Undue influence is defined as a judicially created defense to transactions that have been imposed upon weak and vulnerable persons that allows the transactions to be set aside. Obviously elders are the primary victims of such domination. It is good if you are aware of it so that you can have the ability to correct an injustice and greatly improve the quality of an elder's life.
A definition of undue influence does exist in of the Civil Code, and reads: "Undue influence consists: 1. In the use, by one in whom a confidence is reposed by another, or who holds a real or apparent authority over him, of such confidence or authority for the purpose of obtaining an unfair advantage over him; 2. In taking an unfair advantage of another's weakness of mind; or 3. In taking a grossly oppressive and unfair advantage of another's necessities or distress."
There are four elements must be shown to establish undue influence.First, it must be demonstrated that the victim was susceptible to overreaching. Such conditions as mental, psychological, or physical disability or dependency may be used to show susceptibility.
Second, there must be an opportunity for exercising undue influence. Typically, this opportunity arises through a confidential relationship. Courts have found opportunity for undue influence in confidential relationships like between elder law attorney in NJ and elderly client.
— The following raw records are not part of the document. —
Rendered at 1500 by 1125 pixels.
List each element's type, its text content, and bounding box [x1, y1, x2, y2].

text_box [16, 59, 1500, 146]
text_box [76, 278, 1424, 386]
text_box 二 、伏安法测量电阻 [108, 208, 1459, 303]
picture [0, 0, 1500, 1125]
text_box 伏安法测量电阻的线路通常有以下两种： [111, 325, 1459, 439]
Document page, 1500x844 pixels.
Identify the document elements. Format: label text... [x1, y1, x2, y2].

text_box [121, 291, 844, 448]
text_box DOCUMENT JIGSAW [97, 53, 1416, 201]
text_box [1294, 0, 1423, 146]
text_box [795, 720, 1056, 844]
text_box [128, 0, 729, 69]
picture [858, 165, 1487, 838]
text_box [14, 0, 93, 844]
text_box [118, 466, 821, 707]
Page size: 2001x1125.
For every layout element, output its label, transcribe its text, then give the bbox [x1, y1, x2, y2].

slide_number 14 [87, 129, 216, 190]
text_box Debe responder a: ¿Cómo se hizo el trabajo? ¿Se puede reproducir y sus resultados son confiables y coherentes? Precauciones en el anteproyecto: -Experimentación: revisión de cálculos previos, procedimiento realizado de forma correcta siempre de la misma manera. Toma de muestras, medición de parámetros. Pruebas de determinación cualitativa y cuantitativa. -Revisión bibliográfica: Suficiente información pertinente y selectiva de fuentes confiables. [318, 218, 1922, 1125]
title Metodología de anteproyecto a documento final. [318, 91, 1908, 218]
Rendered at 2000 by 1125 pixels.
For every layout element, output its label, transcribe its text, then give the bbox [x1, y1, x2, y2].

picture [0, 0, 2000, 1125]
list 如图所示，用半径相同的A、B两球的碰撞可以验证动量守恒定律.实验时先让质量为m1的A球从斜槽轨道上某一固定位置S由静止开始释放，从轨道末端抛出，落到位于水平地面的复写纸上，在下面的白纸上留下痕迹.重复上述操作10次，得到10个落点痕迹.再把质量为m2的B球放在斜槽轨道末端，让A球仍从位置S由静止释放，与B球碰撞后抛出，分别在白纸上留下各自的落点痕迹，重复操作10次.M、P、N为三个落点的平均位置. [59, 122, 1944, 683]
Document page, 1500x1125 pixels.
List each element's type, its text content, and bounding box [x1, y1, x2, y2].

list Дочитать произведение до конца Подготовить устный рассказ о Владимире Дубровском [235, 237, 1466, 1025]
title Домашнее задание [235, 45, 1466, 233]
Third, there must be evidence that the defendant was inclined to exercise undue influence over the victim. Defendants who aggressively initiate a transaction, insulate a relationship from outside supervision, or discourage a weaker party from seeking independent advice may be attempting to exercise undue influence.
Fourth, the record must reveal an unnatural or suspicious transaction. Courts are wary, for example, of testators who make abrupt changes in their last will and testament after being diagnosed with a terminal illness or being declared incompetent, especially if the changes are made at the behest of a beneficiary who stands to benefit from the new or revised testamentary disposition.
For other elder law firms undue influence had simple identifiable characteristics:
Mental incapacity resulting from dementia, medications, sleep deprivation or emotional distress
These "influencers" can be nearly anyone who develops a relationship of trust and confidence with the elder, including family members, caregivers, spiritual advisors, doctors and - yes - even attorneys.
Improper actions or tactics
Controlling the elder's environment through isolation, poisoning their relationships with others, and using threats of physical violence or abandonment are all signs of undue influence.
As in the Civil Code definition (supra), taking an unfair or grossly oppressive advantage is a tell-tale sign. Uncharacteristically giving away large sums of money or property without any consideration are obvious clues of undue influence and resulting financial abuse.
The initial determination of this source that an elder has been unduly influenced is a relatively simple matter of common sense. In conducting initial investigation, elder lawyer or this elder law attorney in NJ considers and knows those four characteristics.
His recognition of the abuse, and then taking action to protect the victim, is the contribution he has to offer as a professional advocate for the elderly.
You may want to view the website to have a further study on undue influence.